## Your goal
If a line of the material holds the string "pixels", please copy it.

## Material supplied
>>>
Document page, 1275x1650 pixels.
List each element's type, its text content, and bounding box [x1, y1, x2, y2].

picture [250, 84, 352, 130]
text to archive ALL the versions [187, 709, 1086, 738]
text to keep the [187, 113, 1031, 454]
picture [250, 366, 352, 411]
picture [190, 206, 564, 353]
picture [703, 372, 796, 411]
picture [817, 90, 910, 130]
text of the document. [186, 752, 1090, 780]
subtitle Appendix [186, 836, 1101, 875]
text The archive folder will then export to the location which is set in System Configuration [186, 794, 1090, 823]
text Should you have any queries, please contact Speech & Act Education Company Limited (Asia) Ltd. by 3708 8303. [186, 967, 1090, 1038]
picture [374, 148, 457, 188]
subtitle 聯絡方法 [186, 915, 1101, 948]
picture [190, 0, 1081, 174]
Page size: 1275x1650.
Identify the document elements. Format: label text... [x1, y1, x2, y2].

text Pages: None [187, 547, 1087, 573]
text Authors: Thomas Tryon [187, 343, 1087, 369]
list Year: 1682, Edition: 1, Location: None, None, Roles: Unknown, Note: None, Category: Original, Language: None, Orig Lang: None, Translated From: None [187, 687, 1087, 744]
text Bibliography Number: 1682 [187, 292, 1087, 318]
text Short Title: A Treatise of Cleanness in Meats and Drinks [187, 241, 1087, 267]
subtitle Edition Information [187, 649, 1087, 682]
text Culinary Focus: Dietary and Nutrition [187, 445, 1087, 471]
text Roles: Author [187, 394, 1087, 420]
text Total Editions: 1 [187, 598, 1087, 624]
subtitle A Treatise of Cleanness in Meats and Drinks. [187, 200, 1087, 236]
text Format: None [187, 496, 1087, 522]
<<<
>>>
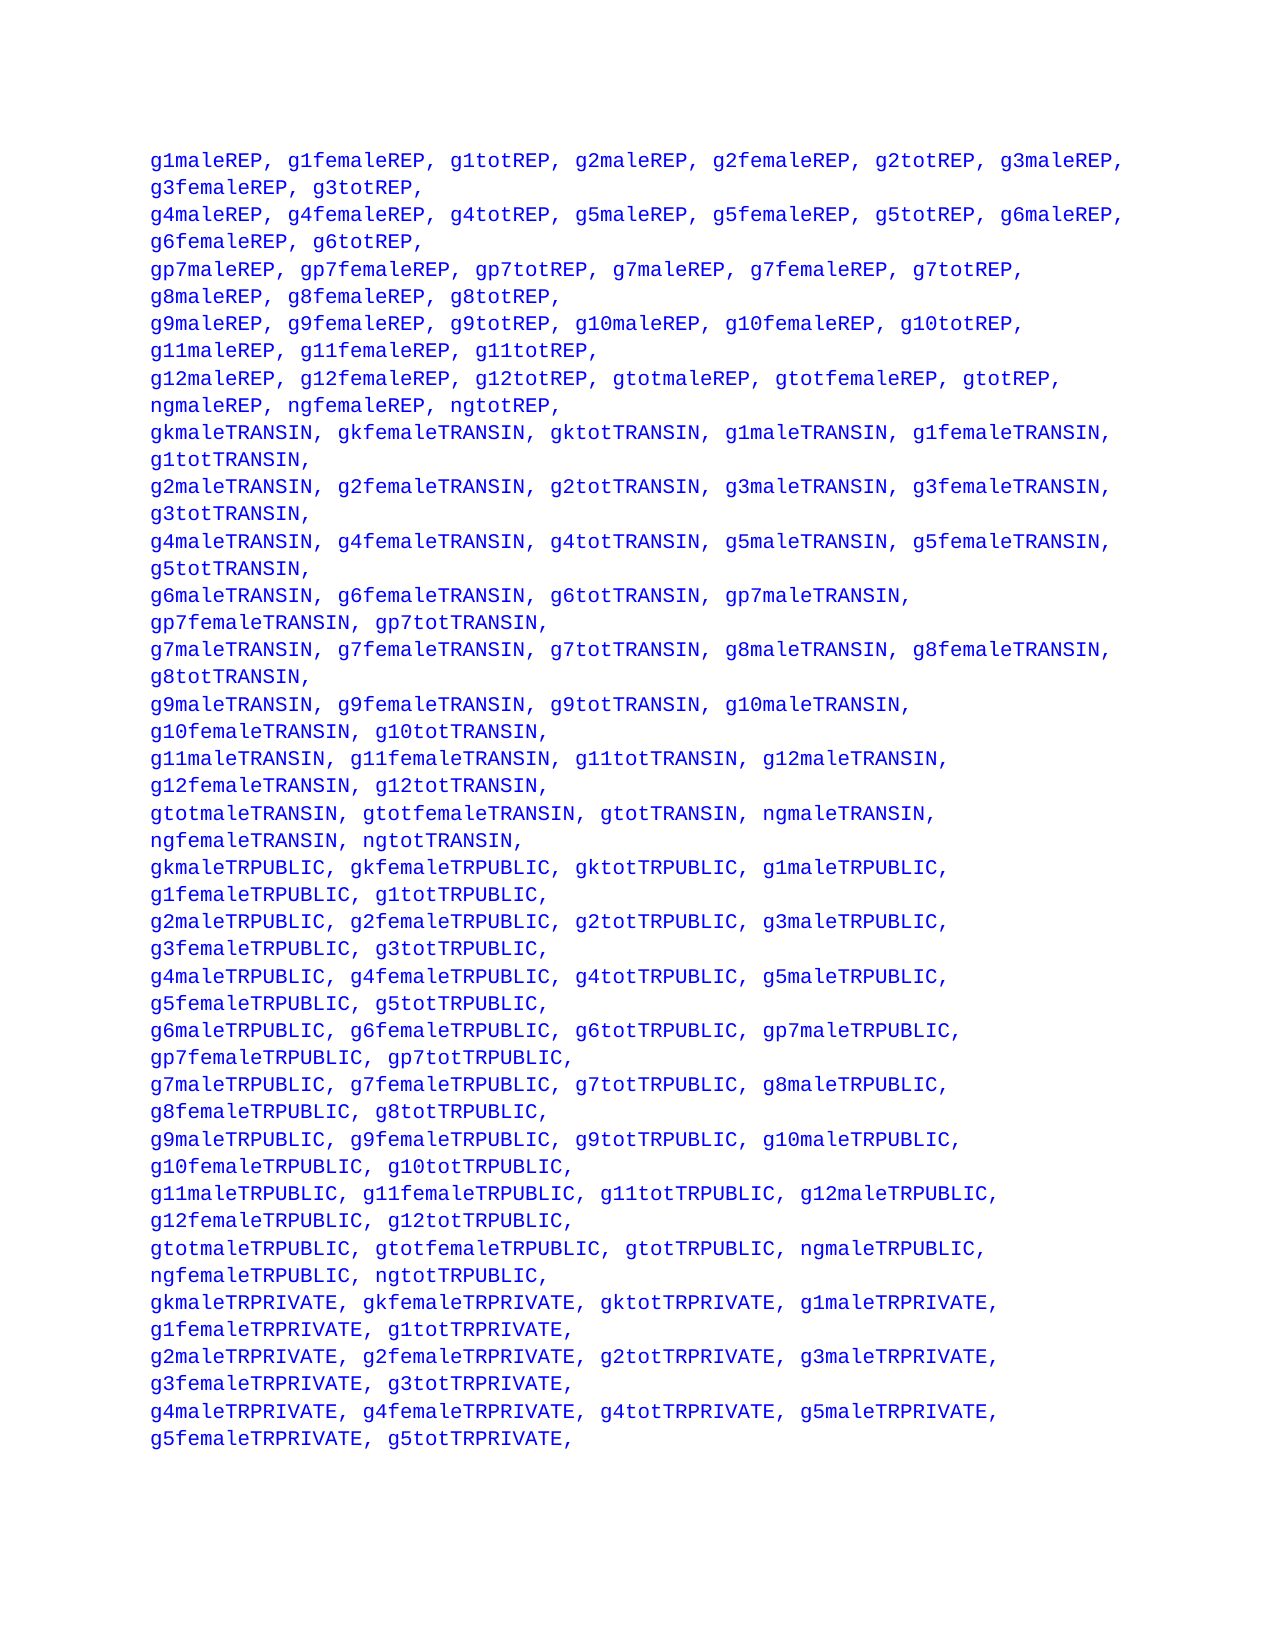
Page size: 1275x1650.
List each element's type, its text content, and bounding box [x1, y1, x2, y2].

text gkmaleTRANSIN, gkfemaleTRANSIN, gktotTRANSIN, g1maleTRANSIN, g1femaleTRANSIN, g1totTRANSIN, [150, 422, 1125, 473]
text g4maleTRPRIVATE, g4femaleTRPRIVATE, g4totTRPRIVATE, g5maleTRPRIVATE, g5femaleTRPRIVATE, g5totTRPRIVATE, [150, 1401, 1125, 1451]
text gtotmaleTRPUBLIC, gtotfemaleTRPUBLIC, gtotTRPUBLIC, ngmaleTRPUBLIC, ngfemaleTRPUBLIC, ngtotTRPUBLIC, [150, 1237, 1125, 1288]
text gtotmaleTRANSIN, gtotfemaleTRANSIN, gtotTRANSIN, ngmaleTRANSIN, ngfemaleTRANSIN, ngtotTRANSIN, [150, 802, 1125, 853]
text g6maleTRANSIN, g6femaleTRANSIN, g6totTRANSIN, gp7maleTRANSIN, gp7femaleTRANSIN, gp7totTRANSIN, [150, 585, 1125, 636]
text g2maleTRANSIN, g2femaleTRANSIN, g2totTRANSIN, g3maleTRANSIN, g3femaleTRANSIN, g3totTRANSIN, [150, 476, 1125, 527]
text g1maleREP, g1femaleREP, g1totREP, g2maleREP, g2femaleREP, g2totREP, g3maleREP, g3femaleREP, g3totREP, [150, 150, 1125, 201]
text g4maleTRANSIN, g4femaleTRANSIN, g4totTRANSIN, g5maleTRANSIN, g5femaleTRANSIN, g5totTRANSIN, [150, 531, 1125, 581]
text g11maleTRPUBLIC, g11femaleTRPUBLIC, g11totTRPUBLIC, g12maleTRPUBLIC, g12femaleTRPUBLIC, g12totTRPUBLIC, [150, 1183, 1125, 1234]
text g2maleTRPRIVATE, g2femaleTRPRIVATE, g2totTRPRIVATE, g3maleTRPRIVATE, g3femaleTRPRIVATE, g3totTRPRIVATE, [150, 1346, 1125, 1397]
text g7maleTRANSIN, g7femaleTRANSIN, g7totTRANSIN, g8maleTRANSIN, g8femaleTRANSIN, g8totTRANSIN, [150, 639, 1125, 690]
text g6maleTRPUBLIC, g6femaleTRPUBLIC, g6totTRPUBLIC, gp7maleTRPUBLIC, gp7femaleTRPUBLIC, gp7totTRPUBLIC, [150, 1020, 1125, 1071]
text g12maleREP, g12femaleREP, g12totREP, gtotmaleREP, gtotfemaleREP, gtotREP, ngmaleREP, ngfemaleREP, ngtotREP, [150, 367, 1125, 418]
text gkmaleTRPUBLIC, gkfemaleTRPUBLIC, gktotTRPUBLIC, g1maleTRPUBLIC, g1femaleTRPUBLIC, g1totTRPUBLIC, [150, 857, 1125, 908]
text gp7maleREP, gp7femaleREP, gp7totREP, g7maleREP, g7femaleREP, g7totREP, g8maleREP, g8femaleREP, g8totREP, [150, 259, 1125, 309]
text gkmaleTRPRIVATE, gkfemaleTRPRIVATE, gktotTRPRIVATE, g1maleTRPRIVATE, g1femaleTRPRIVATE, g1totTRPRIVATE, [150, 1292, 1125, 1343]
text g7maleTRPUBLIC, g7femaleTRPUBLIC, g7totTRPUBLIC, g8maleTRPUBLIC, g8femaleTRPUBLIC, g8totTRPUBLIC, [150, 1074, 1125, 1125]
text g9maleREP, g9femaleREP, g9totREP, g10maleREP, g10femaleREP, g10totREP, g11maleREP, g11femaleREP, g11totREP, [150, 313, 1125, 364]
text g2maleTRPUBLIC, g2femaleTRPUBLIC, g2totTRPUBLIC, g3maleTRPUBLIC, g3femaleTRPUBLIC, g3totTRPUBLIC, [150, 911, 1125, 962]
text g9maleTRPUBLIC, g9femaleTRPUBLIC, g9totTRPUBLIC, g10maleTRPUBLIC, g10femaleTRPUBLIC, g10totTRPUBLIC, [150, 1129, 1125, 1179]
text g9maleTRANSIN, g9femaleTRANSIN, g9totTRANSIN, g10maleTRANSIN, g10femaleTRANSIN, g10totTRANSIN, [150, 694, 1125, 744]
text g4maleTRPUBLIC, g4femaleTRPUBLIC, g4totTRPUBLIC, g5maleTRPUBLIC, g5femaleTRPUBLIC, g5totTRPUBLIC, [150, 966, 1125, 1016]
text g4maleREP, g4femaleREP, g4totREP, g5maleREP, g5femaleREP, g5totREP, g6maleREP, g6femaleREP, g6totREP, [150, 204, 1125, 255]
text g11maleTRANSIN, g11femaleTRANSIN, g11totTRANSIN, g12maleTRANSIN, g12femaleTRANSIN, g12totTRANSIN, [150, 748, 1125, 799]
<<<
>>>
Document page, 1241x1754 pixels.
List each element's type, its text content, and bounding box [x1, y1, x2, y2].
<<<
## Solution for this task
Document page, 1275x1650 pixels.
Document page, 1241x1754 pixels.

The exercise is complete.